Cette famille d'Alep, à qui la Belgique avait refusé un visa lui permettant par la suite d'introduire une demande d'asile, avait déjà porté son cas devant la cour européenne de justice l'an passé, sans obtenir gain de cause.

Selon Theo Francken, la plainte actuelle porte sur la violation du principe de non-refoulement, qu'elle interprète de manière "extrêmement large", en supposant que l'on ne peut refuser de visa à ceux qui sont menacés de traitements inhumains dans leur pays mais aussi à tous ceux qui sont menacés de manière générale.

"Des visas de courte durée avec l'unique objectif d'introduire une demande d'asile sont absolument inenvisageables. Avec ce système, on élargirait les frontières de Schengen à chaque ambassade ou consulat européen à travers le monde", a estimé le secrétaire d'Etat.

Mardi, lors d'un Conseil à Luxembourg, M. Francken a dès lors appelé ses homologues à se joindre au point de vue belge et à signaler auprès de la CEDH leur volonté de prendre part à la procédure.

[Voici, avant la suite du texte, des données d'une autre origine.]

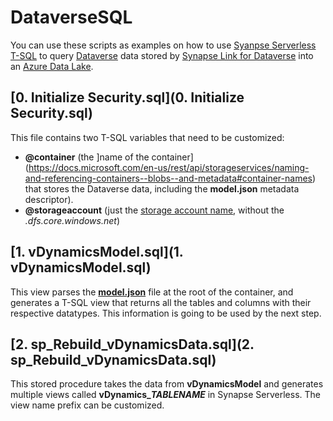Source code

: # DataverseSQL

You can use these scripts as examples on how to use [Syanpse Serverless](https://docs.microsoft.com/en-us/azure/synapse-analytics/sql/on-demand-workspace-overview) [T-SQL](https://docs.microsoft.com/en-us/azure/synapse-analytics/sql/overview-features) to query [Dataverse](https://docs.microsoft.com/en-us/power-apps/maker/data-platform/data-platform-intro) data stored by [Synapse Link for Dataverse](https://docs.microsoft.com/en-us/power-apps/maker/data-platform/export-to-data-lake) into an [Azure Data Lake](https://docs.microsoft.com/en-us/azure/storage/blobs/data-lake-storage-introduction).

## [0. Initialize Security.sql](0. Initialize Security.sql)
This file contains two T-SQL variables that need to be customized:
- **@container** (the ]name of the container](https://docs.microsoft.com/en-us/rest/api/storageservices/naming-and-referencing-containers--blobs--and-metadata#container-names) that stores the Dataverse data, including the **model.json** metadata descriptor).
- **@storageaccount** (just the [storage account name](https://docs.microsoft.com/en-us/azure/storage/common/storage-account-overview#storage-account-name), without the *.dfs.core.windows.net*)

## [1. vDynamicsModel.sql](1. vDynamicsModel.sql)
This view parses the **[model.json](https://docs.microsoft.com/en-us/power-apps/maker/data-platform/azure-synapse-link-data-lake#view-your-data-in-azure-data-lake-storage-gen2)** file at the root of the container, and generates a T-SQL view that returns all the tables and columns with their respective datatypes. This information is going to be used by the next step.

## [2. sp_Rebuild_vDynamicsData.sql](2. sp_Rebuild_vDynamicsData.sql)
This stored procedure takes the data from **vDynamicsModel** and generates multiple views called **vDynamics_*TABLENAME*** in Synapse Serverless. The view name prefix can be customized.
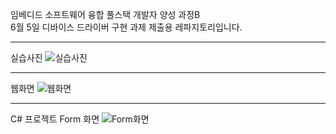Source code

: <p><span>
임베디드 소프트웨어 융합 풀스택 개발자 양성 과정B <br/>
6월 5일 디바이스 드라이버 구현 과제 제출용 레파지토리입니다.
</span></p>
<hr/>

<p>
  <span>실습사진</span>
  <span>
    <img src="https://github.com/pakms980319/EMB-WEB-SENSOR-MODULETEST/assets/141478303/1d9cdde9-0819-40ce-865e-853a7ebb8b44" alt="실습사진" />
  </span>
</p>
<hr/>
<p>
  <span>웹화면</span>
  <span>
    <img src="https://github.com/pakms980319/EMB-WEB-SENSOR-MODULETEST/assets/141478303/0223bff7-9f35-428a-9aec-f7224c140557" alt="웹화면" />
  </span>
</p>
<hr/>
<p>
  <span>C# 프로젝트 Form 화면</span>
  <span>
    <img src="https://github.com/pakms980319/EMB-WEB-SENSOR-MODULETEST/assets/141478303/aea5ee13-da10-468a-a2c4-b6700dcaccf4" alt="Form화면" />
  </span>
</p>
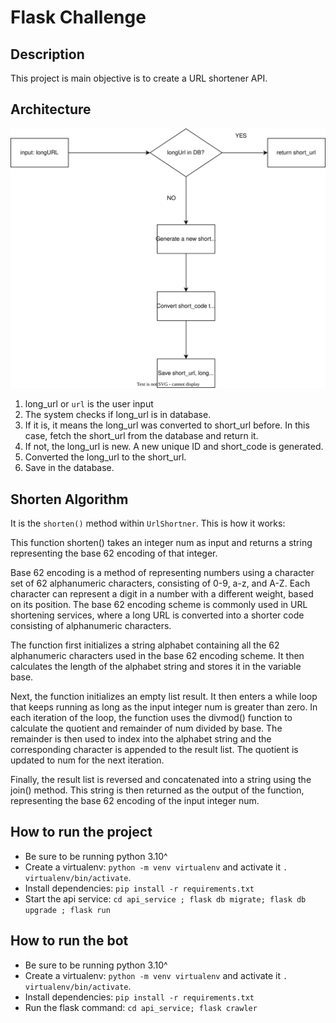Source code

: # Flask Challenge

## Description
This project is main objective is to create a URL shortener API.

## Architecture
![Architecture Diagram](diagram.svg)
1. long_url or `url` is the user input
2. The system checks if long_url is in database.
3. If it is, it means the long_url was converted to short_url before. In this case, fetch the short_url from the database and return it.
4. If not, the long_url is new. A new unique ID and short_code is generated.
5. Converted the long_url to the short_url.
6. Save in the database.

## Shorten Algorithm
It is the `shorten()` method within `UrlShortner`.
This is how it works:

This function shorten() takes an integer num as input and returns a string representing the base 62 encoding of that integer.

Base 62 encoding is a method of representing numbers using a character set of 62 alphanumeric characters, consisting of 0-9, a-z, and A-Z. Each character can represent a digit in a number with a different weight, based on its position. The base 62 encoding scheme is commonly used in URL shortening services, where a long URL is converted into a shorter code consisting of alphanumeric characters.

The function first initializes a string alphabet containing all the 62 alphanumeric characters used in the base 62 encoding scheme. It then calculates the length of the alphabet string and stores it in the variable base.

Next, the function initializes an empty list result. It then enters a while loop that keeps running as long as the input integer num is greater than zero. In each iteration of the loop, the function uses the divmod() function to calculate the quotient and remainder of num divided by base. The remainder is then used to index into the alphabet string and the corresponding character is appended to the result list. The quotient is updated to num for the next iteration.

Finally, the result list is reversed and concatenated into a string using the join() method. This string is then returned as the output of the function, representing the base 62 encoding of the input integer num.

## How to run the project
* Be sure to be running python 3.10^
* Create a virtualenv: `python -m venv virtualenv` and activate it `. virtualenv/bin/activate`.
* Install dependencies: `pip install -r requirements.txt`
* Start the api service: `cd api_service ; flask db migrate; flask db upgrade ; flask run`

## How to run the bot
* Be sure to be running python 3.10^
* Create a virtualenv: `python -m venv virtualenv` and activate it `. virtualenv/bin/activate`.
* Install dependencies: `pip install -r requirements.txt`
* Run the flask command: `cd api_service; flask crawler`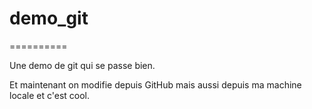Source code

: # demo_git
==========

Une demo de git qui se passe bien.

Et maintenant on modifie depuis GitHub
mais aussi depuis ma machine locale et c'est cool.
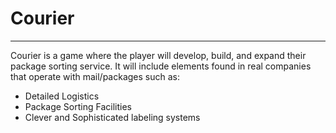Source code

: # Courier

---

Courier is a game where the player will develop, build, and expand their package sorting service. It will include elements found in real companies that operate with mail/packages such as:

- Detailed Logistics
- Package Sorting Facilities
- Clever and Sophisticated labeling systems

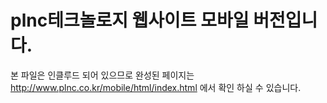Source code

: # plnc테크놀로지 웹사이트 모바일 버전입니다.      

본 파일은 인클루드 되어 있으므로 완성된 페이지는   
http://www.plnc.co.kr/mobile/html/index.html 에서 확인 하실 수 있습니다.

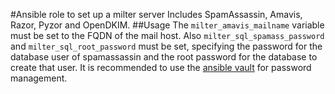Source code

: #Ansible role to set up a milter server
Includes SpamAssassin, Amavis, Razor, Pyzor and OpenDKIM.
##Usage
The `milter_amavis_mailname` variable must be set to the FQDN of the mail host.
Also `milter_sql_spamass_password` and `milter_sql_root_password` must be set, specifying the password for the database user of spamassassin and the root password for the database to create that user. It is recommended to use the [ansible vault](https://docs.ansible.com/ansible/playbooks_vault.html) for password management.

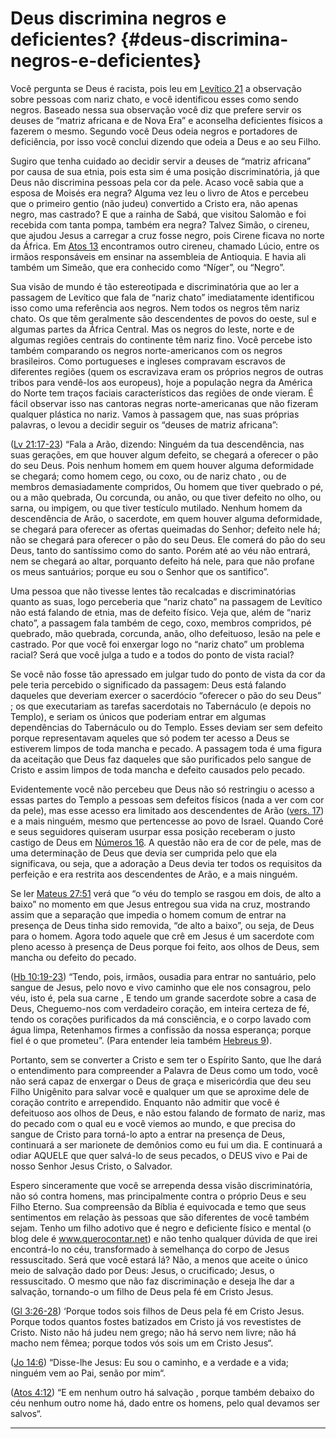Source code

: # Deus discrimina negros e deficientes? {#deus-discrimina-negros-e-deficientes}

Você pergunta se Deus é racista, pois leu em [Levítico 21](http://bibliaonline.com.br/acf/lv/21) a observação sobre pessoas com nariz chato, e você identificou esses como sendo negros. Baseado nessa sua observação você diz que prefere servir os deuses de “matriz africana e de Nova Era” e aconselha deficientes físicos a fazerem o mesmo. Segundo você Deus odeia negros e portadores de deficiência, por isso você conclui dizendo que odeia a Deus e ao seu Filho.

Sugiro que tenha cuidado ao decidir servir a deuses de “matriz africana” por causa de sua etnia, pois esta sim é uma posição discriminatória, já que Deus não discrimina pessoas pela cor da pele. Acaso você sabia que a esposa de Moisés era negra? Alguma vez leu o livro de Atos e percebeu que o primeiro gentio (não judeu) convertido a Cristo era, não apenas negro, mas castrado? E que a rainha de Sabá, que visitou Salomão e foi recebida com tanta pompa, também era negra? Talvez Simão, o cireneu, que ajudou Jesus a carregar a cruz fosse negro, pois Cirene ficava no norte da África. Em [Atos 13](http://bibliaonline.com.br/acf/atos/13) encontramos outro cireneu, chamado Lúcio, entre os irmãos responsáveis em ensinar na assembleia de Antioquia. E havia ali também um Simeão, que era conhecido como “Níger”, ou “Negro”.

Sua visão de mundo é tão estereotipada e discriminatória que ao ler a passagem de Levítico que fala de “nariz chato” imediatamente identificou isso como uma referência aos negros. Nem todos os negros têm nariz chato. Os que têm geralmente são descendentes de povos do oeste, sul e algumas partes da África Central. Mas os negros do leste, norte e de algumas regiões centrais do continente têm nariz fino. Você percebe isto também comparando os negros norte-americanos com os negros brasileiros. Como portugueses e ingleses compravam escravos de diferentes regiões (quem os escravizava eram os próprios negros de outras tribos para vendê-los aos europeus), hoje a população negra da América do Norte tem traços faciais característicos das regiões de onde vieram. É fácil observar isso nas cantoras negras norte-americanas que não fizeram qualquer plástica no nariz. Vamos à passagem que, nas suas próprias palavras, o levou a decidir seguir os “deuses de matriz africana”:

([Lv 21:17-23](http://bibliaonline.com.br/acf/lv/21/17-23)) “Fala a Arão, dizendo: Ninguém da tua descendência, nas suas gerações, em que houver algum defeito, se chegará a oferecer o pão do seu Deus. Pois nenhum homem em quem houver alguma deformidade se chegará; como homem cego, ou coxo, ou de nariz chato , ou de membros demasiadamente compridos, Ou homem que tiver quebrado o pé, ou a mão quebrada, Ou corcunda, ou anão, ou que tiver defeito no olho, ou sarna, ou impigem, ou que tiver testículo mutilado. Nenhum homem da descendência de Arão, o sacerdote, em quem houver alguma deformidade, se chegará para oferecer as ofertas queimadas do Senhor; defeito nele há; não se chegará para oferecer o pão do seu Deus. Ele comerá do pão do seu Deus, tanto do santíssimo como do santo. Porém até ao véu não entrará, nem se chegará ao altar, porquanto defeito há nele, para que não profane os meus santuários; porque eu sou o Senhor que os santifico”.

Uma pessoa que não tivesse lentes tão recalcadas e discriminatórias quanto as suas, logo perceberia que “nariz chato” na passagem de Levítico não está falando de etnia, mas de defeito físico. Veja que, além de “nariz chato”, a passagem fala também de cego, coxo, membros compridos, pé quebrado, mão quebrada, corcunda, anão, olho defeituoso, lesão na pele e castrado. Por que você foi enxergar logo no “nariz chato” um problema racial? Será que você julga a tudo e a todos do ponto de vista racial?

Se você não fosse tão apressado em julgar tudo do ponto de vista da cor da pele teria percebido o significado da passagem: Deus está falando daqueles que deveriam exercer o sacerdócio “oferecer o pão do seu Deus” ; os que executariam as tarefas sacerdotais no Tabernáculo (e depois no Templo), e seriam os únicos que poderiam entrar em algumas dependências do Tabernáculo ou do Templo. Esses deviam ser sem defeito porque representavam aqueles que só podem ter acesso a Deus se estiverem limpos de toda mancha e pecado. A passagem toda é uma figura da aceitação que Deus faz daqueles que são purificados pelo sangue de Cristo e assim limpos de toda mancha e defeito causados pelo pecado.

Evidentemente você não percebeu que Deus não só restringiu o acesso a essas partes do Templo a pessoas sem defeitos físicos (nada a ver com cor da pele), mas esse acesso era limitado aos descendentes de Arão ([vers. 17](http://bibliaonline.com.br/acf/lv/21/17)) e a mais ninguém, mesmo que pertencesse ao povo de Israel. Quando Coré e seus seguidores quiseram usurpar essa posição receberam o justo castigo de Deus em [Números 16](http://bibliaonline.com.br/acf/nm/16). A questão não era de cor de pele, mas de uma determinação de Deus que devia ser cumprida pelo que ela significava, ou seja, que a adoração a Deus devia ter todos os requisitos da perfeição e era restrita aos descendentes de Arão, e a mais ninguém.

Se ler [Mateus 27:51](http://bibliaonline.com.br/acf/mt/27/51) verá que “o véu do templo se rasgou em dois, de alto a baixo” no momento em que Jesus entregou sua vida na cruz, mostrando assim que a separação que impedia o homem comum de entrar na presença de Deus tinha sido removida, “de alto a baixo”, ou seja, de Deus para o homem. Agora todo aquele que crê em Jesus é um sacerdote com pleno acesso à presença de Deus porque foi feito, aos olhos de Deus, sem mancha ou defeito do pecado.

([Hb 10:19-23](http://bibliaonline.com.br/acf/hb/10/19-23)) “Tendo, pois, irmãos, ousadia para entrar no santuário, pelo sangue de Jesus, pelo novo e vivo caminho que ele nos consagrou, pelo véu, isto é, pela sua carne , E tendo um grande sacerdote sobre a casa de Deus, Cheguemo-nos com verdadeiro coração, em inteira certeza de fé, tendo os corações purificados da má consciência, e o corpo lavado com água limpa, Retenhamos firmes a confissão da nossa esperança; porque fiel é o que prometeu”. (Para entender leia também [Hebreus 9](http://bibliaonline.com.br/acf/hb/9)).

Portanto, sem se converter a Cristo e sem ter o Espírito Santo, que lhe dará o entendimento para compreender a Palavra de Deus como um todo, você não será capaz de enxergar o Deus de graça e misericórdia que deu seu Filho Unigênito para salvar você e qualquer um que se aproxime dele de coração contrito e arrependido. Enquanto não admitir que você é defeituoso aos olhos de Deus, e não estou falando de formato de nariz, mas do pecado com o qual eu e você viemos ao mundo, e que precisa do sangue de Cristo para torná-lo apto a entrar na presença de Deus, continuará a ser marionete de demônios como eu fui um dia. E continuará a odiar AQUELE que quer salvá-lo de seus pecados, o DEUS vivo e Pai de nosso Senhor Jesus Cristo, o Salvador.

Espero sinceramente que você se arrependa dessa visão discriminatória, não só contra homens, mas principalmente contra o próprio Deus e seu Filho Eterno. Sua compreensão da Bíblia é equivocada e temo que seus sentimentos em relação às pessoas que são diferentes de você também sejam. Tenho um filho adotivo que é negro e deficiente físico e mental (o blog dele é www.querocontar.net) e não tenho qualquer dúvida de que irei encontrá-lo no céu, transformado à semelhança do corpo de Jesus ressuscitado. Será que você estará lá? Não, a menos que aceite o único meio de salvação dado por Deus: Jesus, o crucificado; Jesus, o ressuscitado. O mesmo que não faz discriminação e deseja lhe dar a salvação, tornando-o um filho de Deus pela fé em Cristo Jesus.

([Gl 3:26-28](http://bibliaonline.com.br/acf/gl/3/26-28)) ‘Porque todos sois filhos de Deus pela fé em Cristo Jesus. Porque todos quantos fostes batizados em Cristo já vos revestistes de Cristo. Nisto não há judeu nem grego; não há servo nem livre; não há macho nem fêmea; porque todos vós sois um em Cristo Jesus“.

([Jo 14:6](http://bibliaonline.com.br/acf/jo/14/6)) “Disse-lhe Jesus: Eu sou o caminho, e a verdade e a vida; ninguém vem ao Pai, senão por mim“.

([Atos 4:12](http://bibliaonline.com.br/acf/atos/4/12)) “E em nenhum outro há salvação , porque também debaixo do céu nenhum outro nome há, dado entre os homens, pelo qual devamos ser salvos“.

*****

Theo Francken veut revoir l'interprétation de l'article 3

​Le secrétaire d'Etat Theo Francken n'a pas voulu dire que l'article 3 de la Convention européenne des droits de l'homme devait être contourné, mais bien l'interprétation "large" qu'en a faite la Cour européenne des droits de l'homme, a corrigé son cabinet dans une réaction à Belga.

"Le problème ne réside pas tant dans la Convention européenne des droits de l'homme en elle-même (qui est en partie un texte de son époque) mais bien dans l'interprétation large qu'en ont faite les juges de Stasbourg", a indiqué le cabinet Francken.

"Nous constatons cette interprétation large dans divers domaines, et aussi en matière de migration (arrêt sur les push-backs, arrêts sur les transferts grecs de la procédure Dublin, jugement sur les terroristes renvoyés, etc.)", expose le cabinet Francken.

Les propos du secrétaire d'Etat N-VA, prononcés dans des interviews en marge d'une réunion des ministre en charge des affaires migratoires à Luxembourg, ont suscité une forte indignation dans l'opposition francophone.

L'UE répond à Francken

L'approche australienne de l'immigration, qui consiste à refouler de manière radicale toute personne non pourvue d'un visa en bonne et due forme, ne sera "jamais suivie en Europe", a affirmé mardi le commissaire européen en charge de la Migration, Dimitris Avramopoulos, en réaction à des propos de Theo Francken (N-VA).

A son arrivée à cette réunion, le secrétaire d'Etat belge avait affirmé qu'il plaiderait auprès de ses homologues pour la méthode adoptée par l'Australie en matière de migration.